Wow. Is the fire on? Did someone turn up the heat? How many people had seen this little book?
And then, as all things must do, the book came to an end.
Page four: “Dad does nothing.” Next to these words was a picture of my husband laying on the ground. His cartoon bubble said, “Must…do…nothing…”
I took a deep breath.
My son’s student teacher had placed a sticky note on the book with her comments. “Great pictures” she wrote.
Great pictures? I leafed through the pages, looking for the note telling me to meet her and the social worker in the principle’s office the next morning, but could not find it.
Then I began to feel uneasy. I mean–after all we do for our children? Yes–sitting in front of a laptop might look like his father is doing “nothing”, but “nothing” doesn’t buy karate lessons and Heely’s. Sure–I was frustrated–but that’s because I had to ask three kids separately to get their shoes on three times each. That’s 9 requests for shoes!
Uh…what I mean to say is: We are a loving, happy family! We spend quality time together. We have family outings, hikes, ski trips. We provide healthy food, warm clothes and educational activities for our kids. We have two big, lovable dogs and a fish. Yes…I admit…I gave the hermit crabs to the landscaper–but they were disgusting. You would have done the same thing.
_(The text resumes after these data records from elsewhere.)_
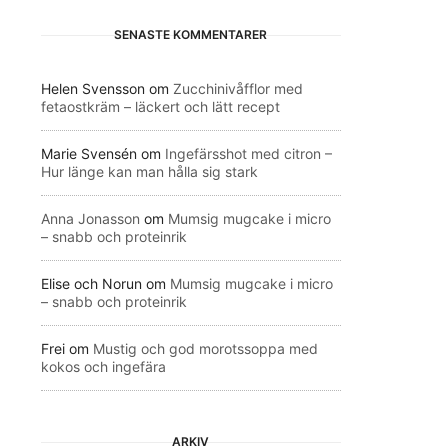
SENASTE KOMMENTARER
Helen Svensson
om
Zucchinivåfflor med
fetaostkräm – läckert och lätt recept
Marie Svensén
om
Ingefärsshot med citron –
Hur länge kan man hålla sig stark
Anna Jonasson
om
Mumsig mugcake i micro
– snabb och proteinrik
Elise och Norun
om
Mumsig mugcake i micro
– snabb och proteinrik
Frei
om
Mustig och god morotssoppa med
kokos och ingefära
ARKIV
My point is this: Regardless of how hard we try, our kids will see what they want based on their reality of that particular day. But eventually they will get older and, as I have done, will begin to realize all we did to give them a happy, healthy upbringing. And then maybe–just maybe–they will feel guilty for moments like these. One can only hope.
But I’m telling you this now: Each time something like this comes out of my son’s book bag, it will be one more picture of him naked in the bathtub or sleeping with his wubby on the big screen at his wedding rehearsal dinner.
I’ll put a sticky note on them that says, “great pictures!”